Effectiveness of Scaled Exponentially-Regularized Linear Units (SERLUs)

arXiv.org Artificial Intelligence

Recently, self-normalizing neural networks (SNNs) have been proposed with the intention to avoid batch or weight normalization. The key step in SNNs is to properly scale the exponential linear unit (referred to as SELU) to inherently incorporate normalization based on central limit theory. SELU is a monotonically increasing function, where it has an approximately constant negative output for large negative input. In this work, we propose a new activation function to break the monotonicity property of SELU while still preserving the self-normalizing property.
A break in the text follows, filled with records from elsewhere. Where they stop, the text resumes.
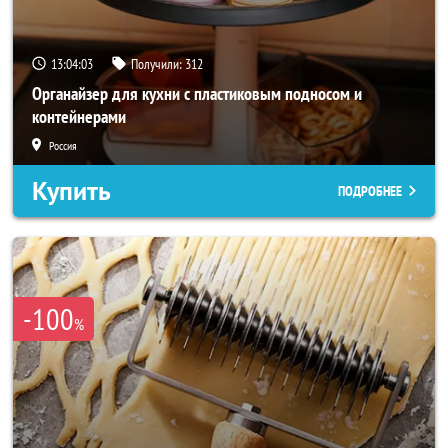
13:04:01
Получили:
312
Органайзер для кухни с пластиковым подносом и
контейнерами
Россия
Купить
ПОДРОБНЕЕ
-100
%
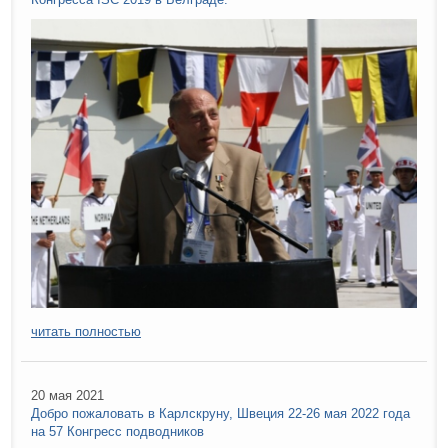
читать полностью
20 мая 2021
Добро пожаловать в Карлскруну, Швеция 22-26 мая 2022 года
на 57 Конгресс подводников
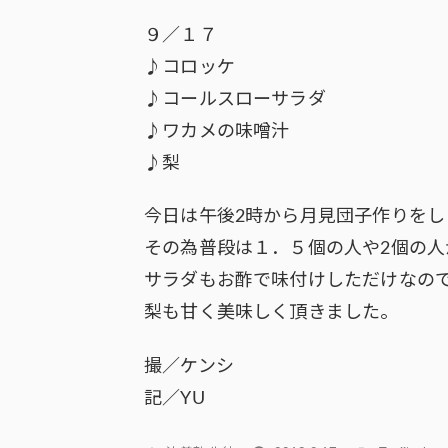
９／１７
♪コロッケ
♪コールスローサラダ
♪ワカメの味噌汁
♪梨
今日は午後2時から月見団子作りをし
その為普段は１．５個の人や2個の人
サラダもお酢で味付けしただけなの
梨も甘く美味しく頂きました。
撮／ケンシ
記／YU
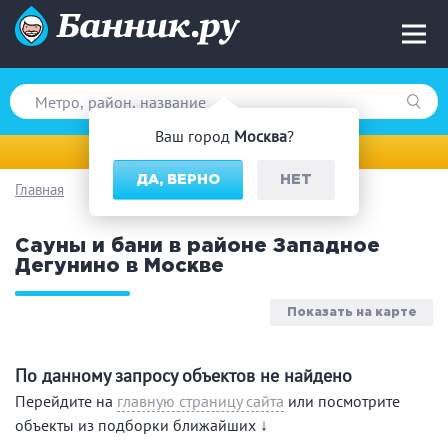
Ваш город
Москва
?
Москва
ДА, ВЕРНО
НЕТ
Главная
Вид парной
Сауны и бани в районе Западное
Русская баня
Турецкая баня
Дегунино в Москве
Финская сауна
Инфракрасная сауна
На дровах
Показать на карте
По данному запросу объектов не найдено
Поводы
Перейдите на
главную страницу сайта
или посмотрите
объекты из подборки ближайших ↓
Загородный отдых
Премиум бани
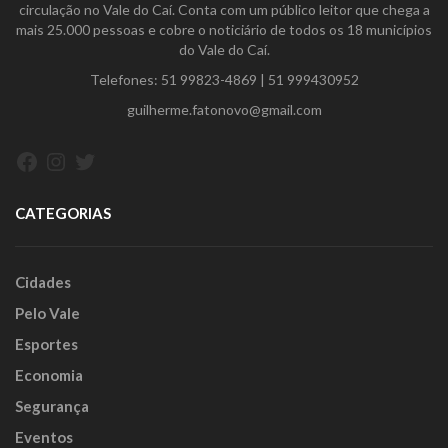
circulação no Vale do Caí. Conta com um público leitor que chega a
mais 25.000 pessoas e cobre o noticiário de todos os 18 municípios
do Vale do Caí.
Telefones:
51 99823-4869
|
51 999430952
guilherme.fatonovo@gmail.com
Facebook
Instagram
Twitter
CATEGORIAS
Cidades
Pelo Vale
Esportes
Economia
Segurança
Eventos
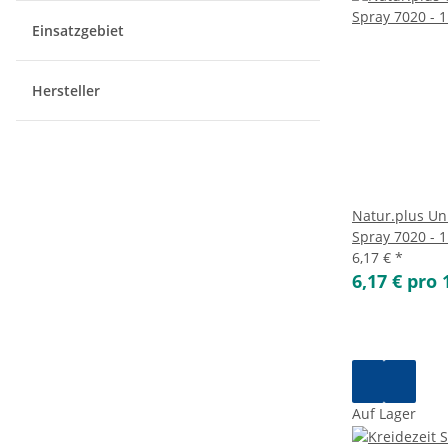
Einsatzgebiet
Hersteller
Natur.plus Uni
Spray 7020 - 1
6,17 €
*
6,17 € pro 1
Auf Lager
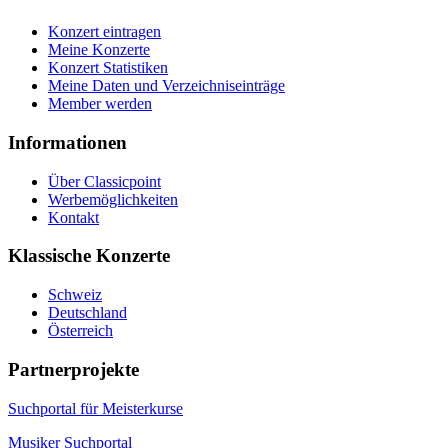
Konzert eintragen
Meine Konzerte
Konzert Statistiken
Meine Daten und Verzeichniseinträge
Member werden
Informationen
Über Classicpoint
Werbemöglichkeiten
Kontakt
Klassische Konzerte
Schweiz
Deutschland
Österreich
Partnerprojekte
Suchportal für Meisterkurse
Musiker Suchportal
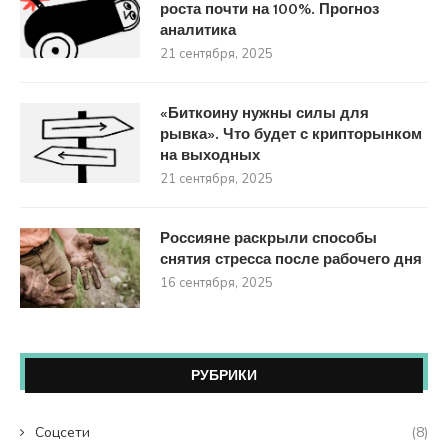
роста почти на 100%. Прогноз
аналитика
21 сентября, 2025
«Биткоину нужны силы для
рывка». Что будет с крипторынком
на выходных
21 сентября, 2025
Россияне раскрыли способы
снятия стресса после рабочего дня
16 сентября, 2025
РУБРИКИ
Coцсети
(8)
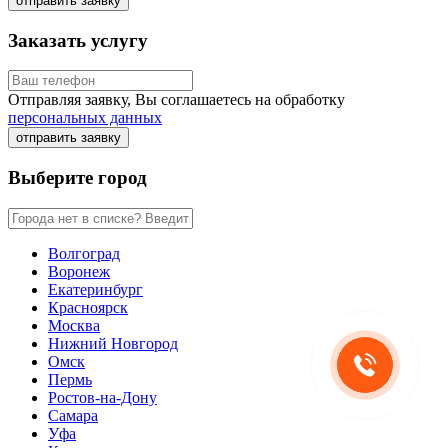
отправить заявку
Заказать услугу
Отправляя заявку, Вы соглашаетесь на обработку
персональных данных
отправить заявку
Выберите город
Волгоград
Воронеж
Екатеринбург
Красноярск
Москва
Нижний Новгород
Омск
Пермь
Ростов-на-Дону
Самара
Уфа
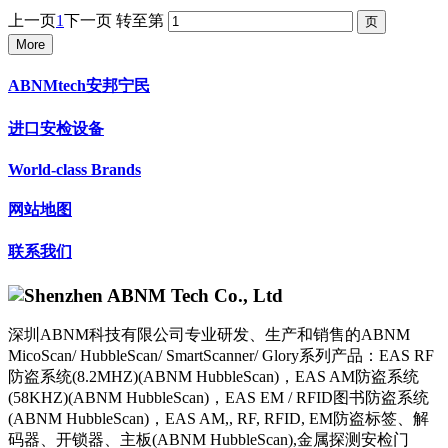
上一页
1
下一页
转至第
More
ABNMtech安邦宁民
进口安检设备
World-class Brands
网站地图
联系我们
深圳ABNM科技有限公司专业研发、生产和销售的ABNM
MicoScan/ HubbleScan/ SmartScanner/ Glory系列产品：EAS RF
防盗系统(8.2MHZ)(ABNM HubbleScan)，EAS AM防盗系统
(58KHZ)(ABNM HubbleScan)，EAS EM / RFID图书防盗系统
(ABNM HubbleScan)，EAS AM,, RF, RFID, EM防盗标签、解
码器、开锁器、主板(ABNM HubbleScan),金属探测安检门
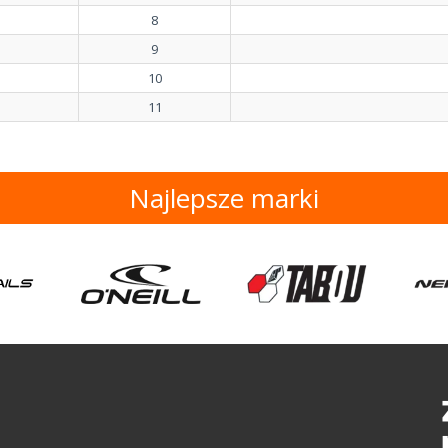
8
9
10
11
Najlepsze marki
Differently from SELU, the new function introduces a bump-shaped function in the region of negative input by regularizing a linear function with a scaled exponential function, which is referred to as a scaled exponentially-regularized linear unit (SERLU). The bump-shaped function has approximately zero response to large negative input while being able to push the output of SERLU towards zero mean statistically. To effectively combat over-fitting, we develop a so-called shift-dropout for SERLU, which includes standard dropout as a special case. Experimental results on MNIST, CIFAR10 and CIFAR100 show that SERLU-based neural networks provide consistently promising results in comparison to other 5 activation functions including ELU, SELU, Swish, Leakly ReLU and ReLU.